The preparation for prayer through cleansing, has
a denial side, a tearing down of the old structure preparatory to the building of the new, a wiping out of error to make way for the entrance of good. There is another side to the preparation for prayer, that of affirmation or constructive thinking, which carries us into the high watch, where dwells the Lover, the Giver, the Knower. We should never use any denial or cleansing thought without immediately following it with a high and holy aspiration or realization; for to leave a vacancy such as a denial makes is to make room for other errors to enter, and perhaps the last state will be worse than the first. There is a higher way of cleansing, when the mind is ready to accept it, in which no denials are necessary. If one can turn quickly enough to God, refusing entrance to the mind of the error, refusing recognition of it, and can keep the mind full of prayer and affirmation of the good, the error will be as effectually wiped out as is the impurity of a pool when a stream of pure water is allowed to pass through it continuously.
Each must conduct for himself the search for the closed door that is keeping his good from him, keeping his prayers from being answered. When the search is finished, no matter what is written over the door, each will find that the real cause is a lack of God in the heart and mind. We have not often enough and long enough lifted our eyes to the One who neither slumbers nor sleeps, who keeps us from all evil; we have not sought to dwell constantly in "the secret place of the Most High" (Psalms 91:1); we have not
turned often enough in times of pain to the Great Physician whose touch brings wholeness; nor in times of lack to the omnipresent Banker who continually presses out substance into every receptacle held out to Him; nor in times of darkness and ignorance of the way to the great Knower who gives of His omniscience freely to all who put their dependence in Him. We have not kept the high watch but have let our vision drop to happenings, seeing good and evil, and bringing into our life the manifestation of this mixed state of consciousness. We have called on God in another consciousness than the God consciousness, our mind more on the gifts than on the Giver. There is something in our mind, before God, and we are again the Israelites contending on Mount Carmel and with the same results: "They ... called on the name of Baal from morning even until noon, saying, O Baal, hear us. But there was no voice, nor any that answered" (I Kings 18:26). But when like Elijah we repair the altar within and in faith and purity of thought make our needs known, even though the waters of negation seem to surround us and overflow us, as surely as Elijah's God burned up the wood and licked up the water as a sign of His presence so will our God show Himself greater than any circumstance, greater than any condition or personality in our life.

________________

▸ WHAT YOU WILL DO
[1] Pick out every line of the records that contains the word "pose" and copy each one. Case counts.
[2] Please continue the passage on prayer from the point where it stops.

________________

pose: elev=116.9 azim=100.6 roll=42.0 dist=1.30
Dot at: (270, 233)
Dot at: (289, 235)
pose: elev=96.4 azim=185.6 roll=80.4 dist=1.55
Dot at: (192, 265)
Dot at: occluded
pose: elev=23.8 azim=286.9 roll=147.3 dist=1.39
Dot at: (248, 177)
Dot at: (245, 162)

________________

▸ ANSWERS PROVIDED
[1]
pose: elev=116.9 azim=100.6 roll=42.0 dist=1.30
pose: elev=96.4 azim=185.6 roll=80.4 dist=1.55
pose: elev=23.8 azim=286.9 roll=147.3 dist=1.39

[2]
To know God truly enough to receive is to know that He withholds no good thing from any of His creation, whether it be plant, animal, or man. Only in this knowledge can we ask, believing we have already
received, and see with the God vision as already accomplished. He who created the "Very good" still rests in this perfection and to enter this place with Him, if only for a moment, is to start into action something higher than the mortal knows. All that is less than good, all those things which bring sorrow and suffering, which leave regrets and bitterness, have been brought into our world through the wrong use of our power of choice. To acknowledge that we ourselves have brought into our world everything less than good, to forgive ourselves for all the blame we have ever attached to God or to others for the sorrows and sufferings that have come to us, is a very important step in preparation for prayer. Do you believe this? Can you truly take all the blame and give to the Father the praise and glory for all the good of your life? To know that God is more willing to give the good gifts than we are to receive them, that He is continually pushing out the good to His children through every avenue that they open to receive it, is to begin to assume the attitude of true prayer.
It is well always to have a fixed season and place of prayer. God is omnipresent, we know, but this habit of regularity seems to aid the physical man to relax, the intellectual man to concentrate and let the spiritual man take full possession. To go apart faithfully, earnestly, joyously once, twice, three times a day as the duties of the life permit and commune with the Father, is the path to the attainment of the Christ consciousness in which there is no
separation of God and man in thought or manifestation. If Jesus Christ in His perfect conception of oneness with the Father found it necessary to withdraw from the sights and sounds of materiality that surged about Him and spend a time apart cleansing His human consciousness of these sights and sounds and renewing within Him the glory and power of His sonship, how much more should we do likewise, who have only in a very small degree entered into that perfect union? Just how much we need to leave materiality behind, to still the mortal thought and bodily emotions, to enter into the joy of the I AM, we do not realize until we practice it and come forth feeling that all things are made new.
If we make our time for prayer a holy time set apart for communion with our God and are faithful to it in mind, outer things in our life will cease to disturb us as we dedicate it to the Father. If guests are in the home, excuse yourself at the appointed time and go to the regular place, if only to say: "My Father, this time is holy unto Thee. Everything and everybody in my world works in harmony with Thy love." When this is done you can return and enter into the needs of the hour with renewed strength, and enjoyment. If the telephone or the doorbell rings during the time of silence, let it ring a moment while you repeat your affirmation; then attend to it. No matter what the disturbance may be, do not resist it or quarrel with it or it will continue to repeat itself. Bless the person or thing that interrupts, seeing each in its right place. When we really desire more
than anything else a period of silent communion with our Father and appoint and dedicate a time for this purpose, the law by which true prayer is answered will hold back every disturbing element, and the mind of people who might otherwise turn to us at this time will be given pleasant occupation elsewhere. If some person continues to tread on our sacred ground, we can operate in accord with the law by using a thought for ourselves and him something like this one, "Father, for myself and (name) I ask that Thy power, of love and justice be now expressed in each of our lives." When we pray such a prayer, the one who has been interrupting will find some happy occupation at the time we have set apart for worship, and this time of renewal and communion will be left undisturbed. We have only to test God to prove His promises, we have only to start Godward to find the Father running to meet us, we have only to let go of the self to find the greatness of His presence.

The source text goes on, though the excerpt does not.